Le ministre des Finances, Georges Papaconstantinou, a qualifié de "feuille de route" le plan destiné à relever "les grands défis" de la société grecque, à réduire les faiblesses structurelles et à combattre "l’énorme déficit de crédibilité" de la Grèce. Il s’est engagé à réformer l’Office national de statistiques et à lui assurer une indépendance totale.
Parmi les mesures prévues cette année2010, qui devraient dégager plus de dix milliards d’économies, figurent la fin des privilèges fiscaux en tout genre, l’adoption d’un arsenal anti-fraude, une réduction des primes aux fonctionnaires, la diminution des commandes des dépenses des hôpitaux et des armements militaires.

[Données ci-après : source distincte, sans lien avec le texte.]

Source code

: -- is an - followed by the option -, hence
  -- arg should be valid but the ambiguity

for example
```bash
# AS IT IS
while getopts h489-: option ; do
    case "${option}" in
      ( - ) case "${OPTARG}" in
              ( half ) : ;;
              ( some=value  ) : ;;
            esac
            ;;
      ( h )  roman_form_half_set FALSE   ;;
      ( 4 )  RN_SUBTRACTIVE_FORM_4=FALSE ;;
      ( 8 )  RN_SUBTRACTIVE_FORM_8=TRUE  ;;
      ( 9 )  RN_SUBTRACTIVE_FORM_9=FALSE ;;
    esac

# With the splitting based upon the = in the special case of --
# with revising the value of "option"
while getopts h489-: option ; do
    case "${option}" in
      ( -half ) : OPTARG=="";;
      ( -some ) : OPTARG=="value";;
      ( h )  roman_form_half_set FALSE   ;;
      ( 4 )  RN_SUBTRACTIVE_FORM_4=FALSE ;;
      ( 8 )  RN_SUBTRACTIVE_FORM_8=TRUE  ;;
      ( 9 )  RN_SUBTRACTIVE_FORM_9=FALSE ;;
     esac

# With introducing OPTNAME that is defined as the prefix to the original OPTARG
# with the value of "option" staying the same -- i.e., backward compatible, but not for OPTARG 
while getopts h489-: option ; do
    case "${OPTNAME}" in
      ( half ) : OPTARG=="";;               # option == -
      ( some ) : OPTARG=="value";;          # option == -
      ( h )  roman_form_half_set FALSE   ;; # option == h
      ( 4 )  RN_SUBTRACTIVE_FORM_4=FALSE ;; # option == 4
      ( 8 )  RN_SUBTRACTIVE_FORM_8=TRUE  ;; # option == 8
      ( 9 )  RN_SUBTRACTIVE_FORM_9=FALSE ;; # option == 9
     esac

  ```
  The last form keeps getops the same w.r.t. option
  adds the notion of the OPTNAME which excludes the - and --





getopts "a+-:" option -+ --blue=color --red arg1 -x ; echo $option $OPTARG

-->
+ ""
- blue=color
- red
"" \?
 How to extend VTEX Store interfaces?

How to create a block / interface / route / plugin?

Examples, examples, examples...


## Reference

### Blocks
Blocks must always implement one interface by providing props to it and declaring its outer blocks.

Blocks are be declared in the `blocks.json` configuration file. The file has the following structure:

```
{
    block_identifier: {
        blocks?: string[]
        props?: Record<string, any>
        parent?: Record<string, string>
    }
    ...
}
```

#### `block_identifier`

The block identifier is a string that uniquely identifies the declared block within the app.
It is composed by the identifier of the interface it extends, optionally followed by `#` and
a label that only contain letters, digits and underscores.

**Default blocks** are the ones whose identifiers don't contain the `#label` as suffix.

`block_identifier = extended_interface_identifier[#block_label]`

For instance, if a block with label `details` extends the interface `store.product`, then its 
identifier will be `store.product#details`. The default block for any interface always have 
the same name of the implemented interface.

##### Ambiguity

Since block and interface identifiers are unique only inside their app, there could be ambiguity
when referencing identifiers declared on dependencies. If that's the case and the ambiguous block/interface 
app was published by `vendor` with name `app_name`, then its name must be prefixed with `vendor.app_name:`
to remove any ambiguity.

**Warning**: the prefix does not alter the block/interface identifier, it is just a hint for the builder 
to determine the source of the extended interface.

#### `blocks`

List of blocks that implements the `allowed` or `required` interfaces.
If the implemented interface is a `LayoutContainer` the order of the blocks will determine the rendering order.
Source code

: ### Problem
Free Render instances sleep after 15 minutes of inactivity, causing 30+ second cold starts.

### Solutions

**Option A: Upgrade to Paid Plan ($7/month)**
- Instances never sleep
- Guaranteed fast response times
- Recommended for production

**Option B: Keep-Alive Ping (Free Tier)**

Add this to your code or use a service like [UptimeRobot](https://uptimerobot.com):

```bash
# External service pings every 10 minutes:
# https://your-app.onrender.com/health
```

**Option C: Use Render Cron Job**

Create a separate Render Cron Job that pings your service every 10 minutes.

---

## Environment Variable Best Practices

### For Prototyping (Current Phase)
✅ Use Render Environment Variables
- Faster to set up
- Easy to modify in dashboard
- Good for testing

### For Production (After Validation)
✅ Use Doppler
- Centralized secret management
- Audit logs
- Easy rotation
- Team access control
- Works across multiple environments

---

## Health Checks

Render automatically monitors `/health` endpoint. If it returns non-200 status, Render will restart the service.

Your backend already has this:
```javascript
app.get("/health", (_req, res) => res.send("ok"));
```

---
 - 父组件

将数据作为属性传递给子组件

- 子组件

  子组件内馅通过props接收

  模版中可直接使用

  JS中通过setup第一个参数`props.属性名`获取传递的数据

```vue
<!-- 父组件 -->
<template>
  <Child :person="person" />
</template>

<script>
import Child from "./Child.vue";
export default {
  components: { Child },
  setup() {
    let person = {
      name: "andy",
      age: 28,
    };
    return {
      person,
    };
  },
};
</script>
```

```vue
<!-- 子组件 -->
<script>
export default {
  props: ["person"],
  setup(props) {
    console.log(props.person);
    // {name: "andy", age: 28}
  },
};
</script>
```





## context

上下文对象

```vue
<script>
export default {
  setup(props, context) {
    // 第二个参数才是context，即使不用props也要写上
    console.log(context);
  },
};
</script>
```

Mais les craintes ont continué à grossir en Europe et les marchés sont restés pessimistes. L’euro a baissé comme si la crise grecque était un test pour la cohésion de la zone euro. Jean-Claude Trichet, suivi de Jean-Claude Juncker, ont néanmoins rejeté comme "absurde" l’idée d’une sortie de la Grèce de l’Union monétaire.
Pourtant, la chancelière allemande, Angela Merkel, sortant de sa réserve, s’est dit craindre que "l’euro ne traverse, dans les prochaines années, une phase très difficile". "Comment allons-nous respecter le Pacte de stabilité ? L’exemple grec pourrait nous apporter de fortes, très fortes contraintes", a ajouté Mme Merkel, avant de souligner, très diplomate, que "des pas importants avaient été faits en Grèce pour rétablir l’équilibre budgétaire".
Habitués à une croissance de 4% pendant une décennie, les Grecs vont devoir maintenant se serrer la ceinture et mettre de l’ordre dans leur Etat, une tâche bien difficile après des années de vaches grasses, largement alimentées par les subventions européennes.